And what happens when parents fight back, affirming their right to know what their children are being taught? The entire force of the education bureaucracy, including teachers unions and federal institutions, turns against them.
For example, the Rochester Community School District in Rochester, Michigan, was accused of monitoring the social media accounts of 200 parents. In one case, the district was forced to pay $190,000 to a parent who had advocated on social media for a return to in-person learning. The district had contacted her employer, leading to her termination.
Lest we wonder if these are isolated incidents, we recall that the National School Boards Association asked the Biden administration to use counterterrorism tools to investigate parents at school board meetings.
Parents are also being targeted for opposing the left’s gender ideology. Throughout the country, parents who refuse to provide “gender-affirming care” to their children risk losing custody or being accused of child abuse.
We already know that forcing such an agenda can have tragic consequences. In Florida, a 12-year-old girl attempted suicide twice after being given secret gender-transition counseling at school. Why weren’t her parents told about their daughter’s transition or her counseling? According to her father, it was because of his and his wife’s Catholic beliefs.

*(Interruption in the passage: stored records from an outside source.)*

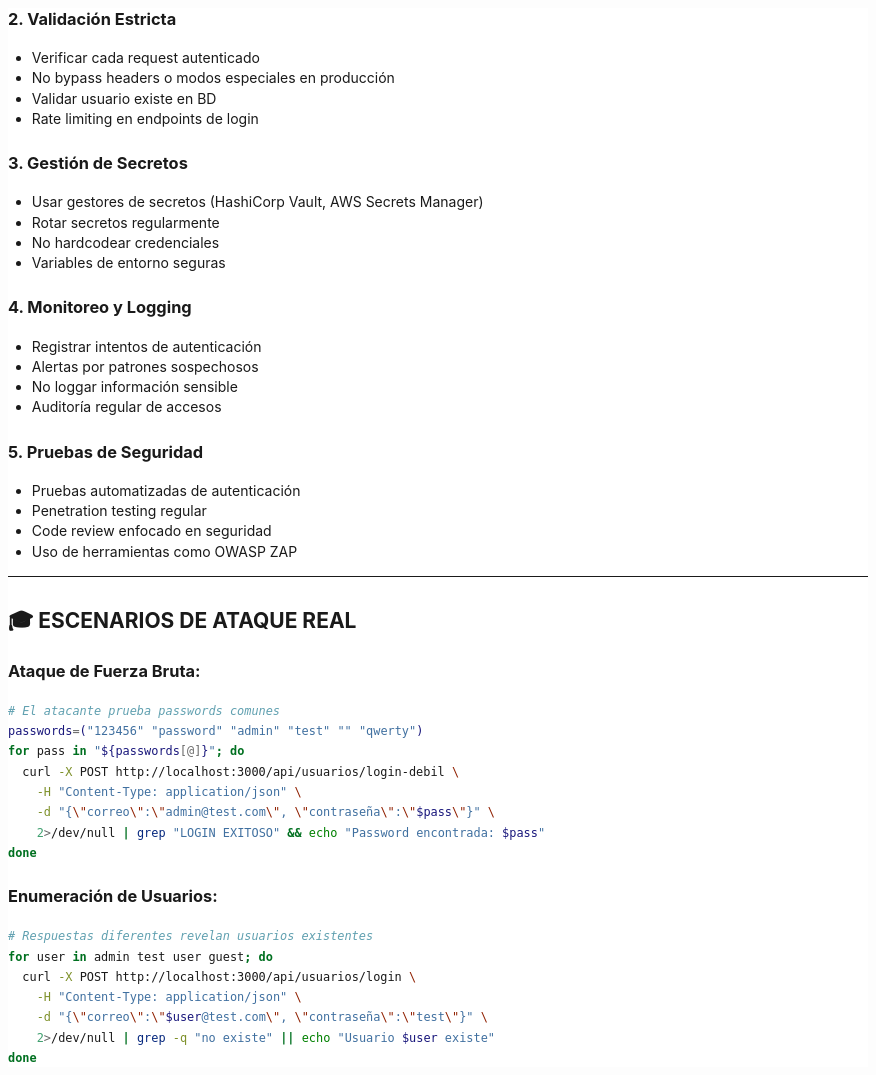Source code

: ### 2. **Validación Estricta**
- Verificar cada request autenticado
- No bypass headers o modos especiales en producción
- Validar usuario existe en BD
- Rate limiting en endpoints de login

### 3. **Gestión de Secretos**
- Usar gestores de secretos (HashiCorp Vault, AWS Secrets Manager)
- Rotar secretos regularmente
- No hardcodear credenciales
- Variables de entorno seguras

### 4. **Monitoreo y Logging**
- Registrar intentos de autenticación
- Alertas por patrones sospechosos
- No loggar información sensible
- Auditoría regular de accesos

### 5. **Pruebas de Seguridad**
- Pruebas automatizadas de autenticación
- Penetration testing regular
- Code review enfocado en seguridad
- Uso de herramientas como OWASP ZAP

---

## 🎓 **ESCENARIOS DE ATAQUE REAL**

### Ataque de Fuerza Bruta:
```bash
# El atacante prueba passwords comunes
passwords=("123456" "password" "admin" "test" "" "qwerty")
for pass in "${passwords[@]}"; do
  curl -X POST http://localhost:3000/api/usuarios/login-debil \
    -H "Content-Type: application/json" \
    -d "{\"correo\":\"admin@test.com\", \"contraseña\":\"$pass\"}" \
    2>/dev/null | grep "LOGIN EXITOSO" && echo "Password encontrada: $pass"
done
```

### Enumeración de Usuarios:
```bash
# Respuestas diferentes revelan usuarios existentes
for user in admin test user guest; do
  curl -X POST http://localhost:3000/api/usuarios/login \
    -H "Content-Type: application/json" \
    -d "{\"correo\":\"$user@test.com\", \"contraseña\":\"test\"}" \
    2>/dev/null | grep -q "no existe" || echo "Usuario $user existe"
done
```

Parents aren’t the only ones in danger. Just last month, the Fairfax County School Board in Virginia voted to increase punishments for students who “misgender” or “deadname” their peers—that is, calling them by their given name or the pronouns that correspond with their biological sex rather than their newly chosen name and pronouns.
Things could get worse. Under President Joe Biden’s proposed changes to Title IX regulations that were originally meant to protect women and girls from sex discrimination in K-12 and higher education, it won’t be long before such actions could be considered sexual harassment.
This is where the country is headed, but we can take action to stop this train. The Parents Bill of Rights will protect parents’ rights to make medical decisions for their children rather than letting schools usurp that authority. It will also create more transparency so parents can see how schools are spending money and what their children are being taught.
Safeguarding parental rights is the line drawn in the sand. If we lose this battle, the consequences for individual liberty will be wide ranging and devastating.